ACTIVITY. The output must match the entries below exactly, with pictures removed.

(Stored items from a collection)
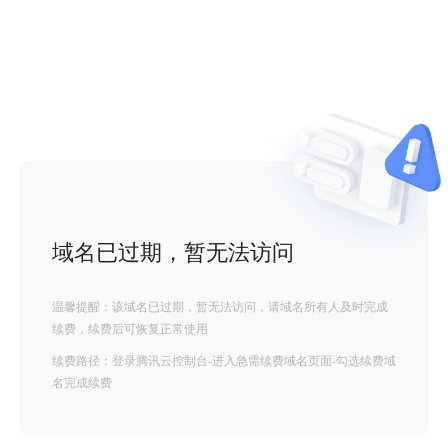
域名已过期，暂无法访问
温馨提醒：该域名已过期，暂无法访问，请域名所有人及时完成
续费，续费后可恢复正常使用
续费路径：登录腾讯云控制台-进入急需续费域名页面-勾选续费域
名完成续费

ANSWER BOX.
域名已过期，暂无法访问
温馨提醒：该域名已过期，暂无法访问，请域名所有人及时完成
续费，续费后可恢复正常使用
续费路径：登录腾讯云控制台-进入急需续费域名页面-勾选续费域
名完成续费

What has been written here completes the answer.